3. Stretching a whole cell, either uniaxially or biaxially, has tremendous effects on FA dynamics. Pulling on a small bead, either optically or magnetically, also has significant effects (see our papers, papers by MP Sheetz et al). But one is global, the other is local perturbation. How one is different from the other in FA dynamics is not clear at this time. It might be an interesting project for someone to work on, since both might occur under physiological conditions in a human body.
application of mechanobiology in medicine
Dear Prof. Wang,
I have recently completed my bachelors in engineering and am planning to pursue graduate studies in mechanobiology. I first came across the term 'mechanobiology' while researching for my undergraduate thesis on modeling of cell migration. From the begining I found the paradigm of applying mechanics and engineering principles to better our understanding of the biological systems quite intriguing.
In my limited exposure to mechanobiology, I have found that it is more of a theory driven rather than a application driven field. Or is it that because the field is still in its early stages, its application in diagnosing or treating diseases is still a few years in waiting. Kindly share your views on this.

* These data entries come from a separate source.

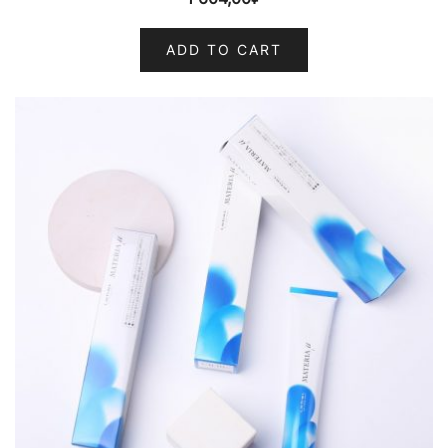
ADD TO CART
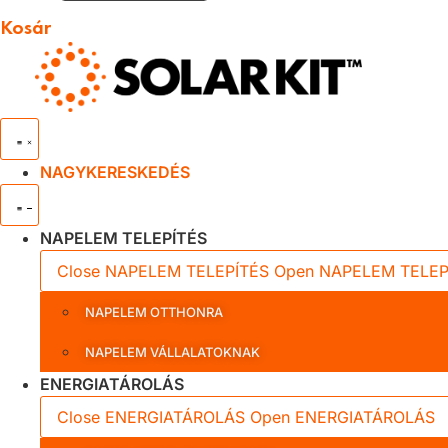
Kosár
NAGYKERESKEDÉS
NAPELEM TELEPÍTÉS
Close NAPELEM TELEPÍTÉS
Open NAPELEM TELEP
NAPELEM OTTHONRA
NAPELEM VÁLLALATOKNAK
ENERGIATÁROLÁS
Close ENERGIATÁROLÁS
Open ENERGIATÁROLÁS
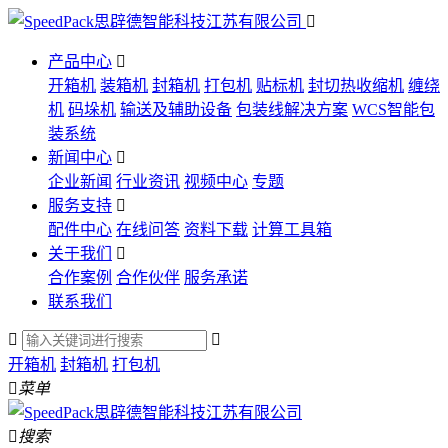

产品中心

开箱机
装箱机
封箱机
打包机
贴标机
封切热收缩机
缠绕
机
码垛机
输送及辅助设备
包装线解决方案
WCS智能包
装系统
新闻中心

企业新闻
行业资讯
视频中心
专题
服务支持

配件中心
在线问答
资料下载
计算工具箱
关于我们

合作案例
合作伙伴
服务承诺
联系我们


开箱机
封箱机
打包机

菜单

搜索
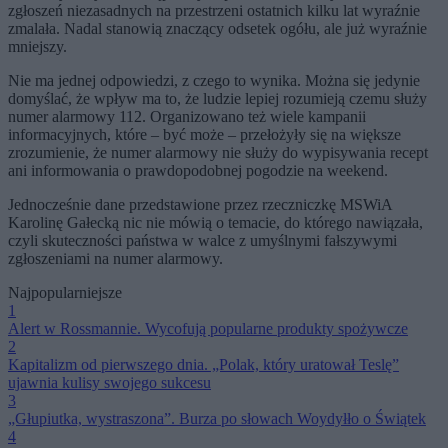
zgłoszeń niezasadnych na przestrzeni ostatnich kilku lat wyraźnie
zmalała. Nadal stanowią znaczący odsetek ogółu, ale już wyraźnie
mniejszy.
Nie ma jednej odpowiedzi, z czego to wynika. Można się jedynie
domyślać, że wpływ ma to, że ludzie lepiej rozumieją czemu służy
numer alarmowy 112. Organizowano też wiele kampanii
informacyjnych, które – być może – przełożyły się na większe
zrozumienie, że numer alarmowy nie służy do wypisywania recept
ani informowania o prawdopodobnej pogodzie na weekend.
Jednocześnie dane przedstawione przez rzeczniczkę MSWiA
Karolinę Gałecką nic nie mówią o temacie, do którego nawiązała,
czyli skuteczności państwa w walce z umyślnymi fałszywymi
zgłoszeniami na numer alarmowy.
Najpopularniejsze
1
Alert w Rossmannie. Wycofują popularne produkty spożywcze
2
Kapitalizm od pierwszego dnia. „Polak, który uratował Teslę”
ujawnia kulisy swojego sukcesu
3
„Głupiutka, wystraszona”. Burza po słowach Woydyłło o Świątek
4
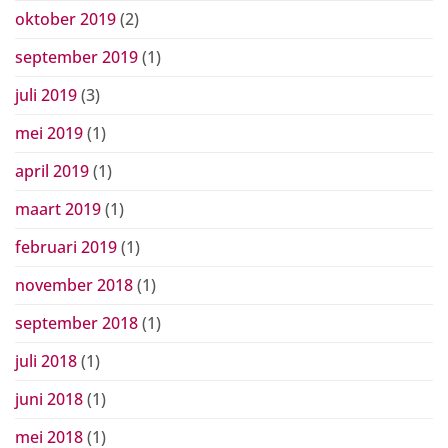
oktober 2019
(2)
september 2019
(1)
juli 2019
(3)
mei 2019
(1)
april 2019
(1)
maart 2019
(1)
februari 2019
(1)
november 2018
(1)
september 2018
(1)
juli 2018
(1)
juni 2018
(1)
mei 2018
(1)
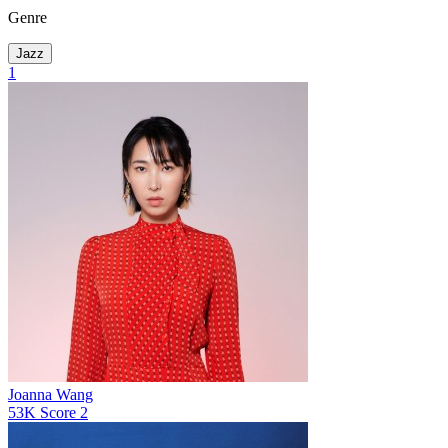
Genre
Jazz
1
Joanna Wang
53K
Score
2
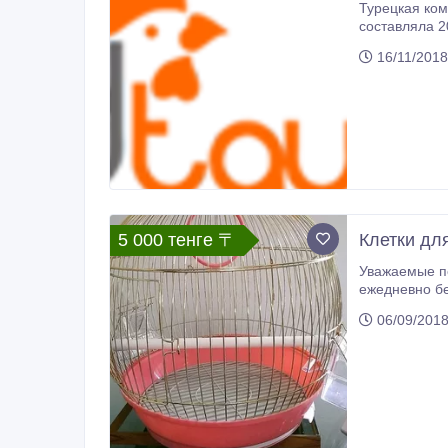
Турецкая ком
составляла 20
16/11/2018
5 000 тенге 〒
Клетки дл
Уважаемые покупатели! В прод
ежедневно без
06/09/201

Also, can you please suggest an introductory textbook for mecahnobiology.
Thanks,
Mukund
Mechanobiology in Medicine
Dear Mukund,
It is not even a theory yet. It is just at the beginning of experimental stages. When the field is more mature, various theories might emerge. It is far from applications to medicine, although I should say that scientists in bone research and clinicians have applied these ideas to orthopedics for some time. But application of mechanobiology to molecular medicine (molecular mechanomedicine) to other organ systems with micro or nano probes/devices is yet to emerge. I have not come across a good introductory textbook for mechanobiology, although there are many textbooks on biomechanics.